Can Fibromyalgia Cause Seizures?

Fibromyalgia is a chronic disorder characterized by widespread musculoskeletal pain, profound fatigue, and sleep disturbances. Seizures are episodes of abnormal, uncontrolled electrical activity in the brain that cause changes in behavior, movements, or consciousness. Individuals experiencing both conditions often wonder if fibromyalgia causes these neurological episodes. This article examines the relationship between fibromyalgia and seizure activity.

The Direct Answer: Fibromyalgia Does Not Cause Epilepsy

Fibromyalgia is not classified as an epileptic disorder and does not directly cause true epileptic seizures. A true epileptic seizure arises from a sudden, synchronized, and abnormal electrical discharge in the brain’s neurons. Fibromyalgia is a pain processing disorder involving central nervous system sensitization, which uses a fundamentally different underlying mechanism.

The two conditions sometimes co-occur in the same patient, suggesting an associative link. Population studies show an increased prevalence of fibromyalgia among individuals diagnosed with epilepsy, and vice versa. This overlap indicates that shared biological vulnerabilities or common risk factors may be involved.

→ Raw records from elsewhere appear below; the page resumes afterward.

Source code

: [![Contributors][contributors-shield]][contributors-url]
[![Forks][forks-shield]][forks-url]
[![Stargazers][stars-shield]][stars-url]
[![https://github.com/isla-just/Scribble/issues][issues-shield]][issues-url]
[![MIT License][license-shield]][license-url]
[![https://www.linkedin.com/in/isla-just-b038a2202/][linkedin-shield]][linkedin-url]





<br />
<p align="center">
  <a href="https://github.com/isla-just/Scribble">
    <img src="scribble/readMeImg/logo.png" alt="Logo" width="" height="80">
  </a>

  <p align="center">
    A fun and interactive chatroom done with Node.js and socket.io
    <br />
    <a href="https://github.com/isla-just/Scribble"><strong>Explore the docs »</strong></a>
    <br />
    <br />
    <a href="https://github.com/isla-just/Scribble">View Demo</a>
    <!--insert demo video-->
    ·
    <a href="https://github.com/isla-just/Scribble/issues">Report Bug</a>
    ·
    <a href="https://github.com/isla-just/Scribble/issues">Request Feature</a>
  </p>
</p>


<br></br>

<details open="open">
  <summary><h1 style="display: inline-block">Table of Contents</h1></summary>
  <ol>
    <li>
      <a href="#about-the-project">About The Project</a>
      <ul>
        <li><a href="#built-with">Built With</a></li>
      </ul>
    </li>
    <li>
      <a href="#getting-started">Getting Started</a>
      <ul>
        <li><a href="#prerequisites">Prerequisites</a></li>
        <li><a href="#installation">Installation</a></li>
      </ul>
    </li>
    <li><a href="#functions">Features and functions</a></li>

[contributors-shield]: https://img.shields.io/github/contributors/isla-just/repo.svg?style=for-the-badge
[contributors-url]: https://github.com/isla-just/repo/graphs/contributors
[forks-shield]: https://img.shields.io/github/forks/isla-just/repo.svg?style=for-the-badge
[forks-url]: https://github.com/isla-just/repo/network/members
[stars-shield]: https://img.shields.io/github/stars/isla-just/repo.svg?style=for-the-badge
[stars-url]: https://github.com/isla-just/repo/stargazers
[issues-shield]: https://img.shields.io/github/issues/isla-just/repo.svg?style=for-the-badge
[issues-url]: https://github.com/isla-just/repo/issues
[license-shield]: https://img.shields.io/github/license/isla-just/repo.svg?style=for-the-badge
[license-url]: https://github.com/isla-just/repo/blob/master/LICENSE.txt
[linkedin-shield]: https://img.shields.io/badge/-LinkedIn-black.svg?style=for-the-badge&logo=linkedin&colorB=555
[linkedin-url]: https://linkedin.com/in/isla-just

Understanding Seizure-Like Events in Fibromyalgia

A large part of the confusion stems from psychogenic non-epileptic seizures (PNES), which are common in the fibromyalgia population. PNES are episodes that closely resemble epileptic seizures, involving movements or altered awareness, but they are not caused by abnormal brain electrical activity. They are considered a functional neurological disorder where physical symptoms manifest in response to psychological distress or severe chronic pain.

Studies show that among fibromyalgia patients who experience paroxysmal neurological events, up to 74% are ultimately diagnosed with PNES. These events are physical manifestations of a nervous system overloaded by chronic pain signals, stress, and associated mood disorders. Unlike true epileptic seizures, PNES often feature non-stereotypical movements, can last for extended periods, and rarely cause self-injury.

Other fibromyalgia symptoms are sometimes mistaken for minor seizure activity. Severe muscle spasms and myoclonus, which are sudden, involuntary muscle jerks, can be misinterpreted as seizure-like movements. Episodes of intense “fibro fog,” characterized by cognitive impairment or disorientation, can also temporarily mimic an altered state of consciousness. These functional symptoms are rooted in central nervous system dysfunction but lack the electrical signature of epilepsy.

Shared Neurological Links and Comorbid Conditions

The co-occurrence of fibromyalgia and seizure disorders suggests shared underlying physiological pathways. Central sensitization is key to fibromyalgia, causing the nervous system to amplify pain signals and heighten sensitivity to stimuli. This state of constant neurological excitation may contribute to a lower threshold for other neurological disturbances.

Chronic pain modifies the activity of certain brain structures over time. This long-term neurological change, characteristic of fibromyalgia, could affect the brain’s susceptibility to paroxysmal events. Furthermore, both conditions share common comorbidities that complicate the clinical picture.

Conditions like chronic fatigue syndrome, migraines, anxiety disorders, and depression are frequently seen in patients with both fibromyalgia and seizure disorders. These co-occurring illnesses may share neurotransmitter imbalances or inflammatory pathways. The use of anti-seizure medications, such as gabapentin and pregabalin, to manage fibromyalgia pain further highlights this overlap in neurological targets.

Clinical Evaluation and Differential Diagnosis

When a patient with fibromyalgia reports seizure-like episodes, a thorough clinical evaluation is necessary. The distinction between true epileptic seizures and PNES is paramount because the treatments are entirely different. Misdiagnosing PNES as epilepsy can lead to ineffective and potentially harmful use of anti-epileptic drugs.

The definitive diagnostic tool for this differentiation is Video-Electroencephalography (VEEG) monitoring. This process involves continuous video recording of the patient’s physical events while simultaneously recording their brain’s electrical activity using an EEG. If a patient experiences an episode and the EEG tracing remains normal, the event is confirmed as non-epileptic, likely PNES.

A true epileptic seizure is accompanied by clear, abnormal electrical discharges visible on the EEG recording. Patient history is also invaluable, as a detailed description of the event’s onset, duration, and movements provides clues to the diagnosing neurologist. Other physiological causes, such as cardiac events or metabolic disorders, must also be ruled out.